For a long time, salespeople have been taught and trained not to disclose their pricing when asked. Instead, they have been directed to require their prospective client to engage in the discovery process with them, allowing the salesperson to gain the information they need to provide pricing. It’s a very logical idea that one should know what they are pricing before doing so, but that logic tends to elicit an emotional response.

Why Can’t You Say It?

The fact that you are unwilling to disclose your price can signal to your prospective client that it is so much higher than your competitors that you dare not disclose it for fear of chasing them off. If you are afraid of your price, then maybe they should also be concerned.

Even more troubling is that fact that you don’t seem to believe that your price is appropriate for the value that you create, or you’d be more likely to share it. The Mercedes dealership doesn’t hide their prices. Neither does Tiffany’s. Any brand that is differentiating and creating value understands that higher prices are a signal of greater value.

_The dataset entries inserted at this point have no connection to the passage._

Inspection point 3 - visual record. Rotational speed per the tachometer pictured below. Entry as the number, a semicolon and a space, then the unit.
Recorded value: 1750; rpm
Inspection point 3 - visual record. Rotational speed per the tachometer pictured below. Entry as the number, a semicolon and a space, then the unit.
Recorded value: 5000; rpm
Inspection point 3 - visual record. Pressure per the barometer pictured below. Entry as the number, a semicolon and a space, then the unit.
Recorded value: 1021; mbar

The fact that you won’t share your pricing is a lack of transparency. You look like you are hiding something negative. What kind of partner are you going to make if you are going withhold things that your dream client will perceive as a negative? One of the ways you build trust is to deal with things that are negative in a frank and candid way.

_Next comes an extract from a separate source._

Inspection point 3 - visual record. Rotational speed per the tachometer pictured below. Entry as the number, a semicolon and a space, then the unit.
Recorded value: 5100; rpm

But in this case, your price isn’t a negative at all. In fact, it’s the way you capture enough value to generate the better results for your clients. Without their investment, your company can make the investments in creating compelling, differentiated value, the value worth paying more to obtain.

Sooner. Not Later.

There is no way you are going to win a deal with a higher price by hiding that fact from your client. By hiding it, you create doubt. By sharing the price, you create confidence in what you sell.

When asked, you say, “Based on the little that we know now, the price is likely somewhere between $100,000 and $140,000. If you are willing to answer a few questions to make sure I understand what you need, I can dial that number in from you.” If your prospective client says, “That’s more than we’ve heard up to this point, you reply, “I understand. Our price is little higher, but as we talk through what you need, I’ll share with you the investments we make to produce better results, and we’ll see if it makes sense for you to make the same investments.”

If you don’t want your prospects to believe your price is higher than you can justify, don’t be the cause of that belief.